Problem to work on:
Type out every line below exactly as it reads.

++++ Data

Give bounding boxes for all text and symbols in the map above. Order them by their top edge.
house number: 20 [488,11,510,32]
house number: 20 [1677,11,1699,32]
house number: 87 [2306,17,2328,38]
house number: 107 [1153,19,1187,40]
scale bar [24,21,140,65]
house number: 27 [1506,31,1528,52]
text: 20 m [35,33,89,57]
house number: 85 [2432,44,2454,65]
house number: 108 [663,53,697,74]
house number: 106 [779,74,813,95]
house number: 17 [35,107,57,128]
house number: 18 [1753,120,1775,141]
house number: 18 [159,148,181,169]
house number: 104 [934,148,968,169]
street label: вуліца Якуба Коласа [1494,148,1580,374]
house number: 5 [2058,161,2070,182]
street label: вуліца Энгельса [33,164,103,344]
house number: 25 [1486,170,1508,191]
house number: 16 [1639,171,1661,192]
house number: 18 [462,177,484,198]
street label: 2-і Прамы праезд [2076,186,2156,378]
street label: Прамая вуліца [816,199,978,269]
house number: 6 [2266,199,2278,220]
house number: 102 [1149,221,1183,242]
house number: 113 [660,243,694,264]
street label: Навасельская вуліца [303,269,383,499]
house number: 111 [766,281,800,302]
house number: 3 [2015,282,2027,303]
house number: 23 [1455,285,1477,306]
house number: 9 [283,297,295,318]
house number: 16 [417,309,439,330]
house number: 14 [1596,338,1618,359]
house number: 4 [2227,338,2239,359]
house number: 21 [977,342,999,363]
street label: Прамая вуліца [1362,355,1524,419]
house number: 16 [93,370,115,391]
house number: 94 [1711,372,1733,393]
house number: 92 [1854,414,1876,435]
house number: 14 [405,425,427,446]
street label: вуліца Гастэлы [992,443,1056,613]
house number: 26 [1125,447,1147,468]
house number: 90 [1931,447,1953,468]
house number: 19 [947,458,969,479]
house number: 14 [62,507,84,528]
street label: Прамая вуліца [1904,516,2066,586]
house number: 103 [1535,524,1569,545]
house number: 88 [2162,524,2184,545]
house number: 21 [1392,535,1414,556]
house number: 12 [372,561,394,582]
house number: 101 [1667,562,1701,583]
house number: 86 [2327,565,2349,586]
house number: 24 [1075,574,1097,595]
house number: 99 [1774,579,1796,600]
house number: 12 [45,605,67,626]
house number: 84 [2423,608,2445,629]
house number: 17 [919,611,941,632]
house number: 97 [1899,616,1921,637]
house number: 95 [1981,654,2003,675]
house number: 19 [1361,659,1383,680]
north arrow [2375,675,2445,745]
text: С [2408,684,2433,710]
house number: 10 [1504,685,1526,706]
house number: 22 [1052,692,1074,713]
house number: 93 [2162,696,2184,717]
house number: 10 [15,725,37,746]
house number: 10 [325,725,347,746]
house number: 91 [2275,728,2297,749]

++++++++

Response to this task:
Give bounding boxes for all text and symbols in the map above. Order them by their top edge.
house number: 20 [488,11,510,32]
house number: 20 [1677,11,1699,32]
house number: 87 [2306,17,2328,38]
house number: 107 [1153,19,1187,40]
scale bar [24,21,140,65]
house number: 27 [1506,31,1528,52]
text: 20 m [35,33,89,57]
house number: 85 [2432,44,2454,65]
house number: 108 [663,53,697,74]
house number: 106 [779,74,813,95]
house number: 17 [35,107,57,128]
house number: 18 [1753,120,1775,141]
house number: 18 [159,148,181,169]
house number: 104 [934,148,968,169]
street label: вуліца Якуба Коласа [1494,148,1580,374]
house number: 5 [2058,161,2070,182]
street label: вуліца Энгельса [33,164,103,344]
house number: 25 [1486,170,1508,191]
house number: 16 [1639,171,1661,192]
house number: 18 [462,177,484,198]
street label: 2-і Прамы праезд [2076,186,2156,378]
street label: Прамая вуліца [816,199,978,269]
house number: 6 [2266,199,2278,220]
house number: 102 [1149,221,1183,242]
house number: 113 [660,243,694,264]
street label: Навасельская вуліца [303,269,383,499]
house number: 111 [766,281,800,302]
house number: 3 [2015,282,2027,303]
house number: 23 [1455,285,1477,306]
house number: 9 [283,297,295,318]
house number: 16 [417,309,439,330]
house number: 14 [1596,338,1618,359]
house number: 4 [2227,338,2239,359]
house number: 21 [977,342,999,363]
street label: Прамая вуліца [1362,355,1524,419]
house number: 16 [93,370,115,391]
house number: 94 [1711,372,1733,393]
house number: 92 [1854,414,1876,435]
house number: 14 [405,425,427,446]
street label: вуліца Гастэлы [992,443,1056,613]
house number: 26 [1125,447,1147,468]
house number: 90 [1931,447,1953,468]
house number: 19 [947,458,969,479]
house number: 14 [62,507,84,528]
street label: Прамая вуліца [1904,516,2066,586]
house number: 103 [1535,524,1569,545]
house number: 88 [2162,524,2184,545]
house number: 21 [1392,535,1414,556]
house number: 12 [372,561,394,582]
house number: 101 [1667,562,1701,583]
house number: 86 [2327,565,2349,586]
house number: 24 [1075,574,1097,595]
house number: 99 [1774,579,1796,600]
house number: 12 [45,605,67,626]
house number: 84 [2423,608,2445,629]
house number: 17 [919,611,941,632]
house number: 97 [1899,616,1921,637]
house number: 95 [1981,654,2003,675]
house number: 19 [1361,659,1383,680]
north arrow [2375,675,2445,745]
text: С [2408,684,2433,710]
house number: 10 [1504,685,1526,706]
house number: 22 [1052,692,1074,713]
house number: 93 [2162,696,2184,717]
house number: 10 [15,725,37,746]
house number: 10 [325,725,347,746]
house number: 91 [2275,728,2297,749]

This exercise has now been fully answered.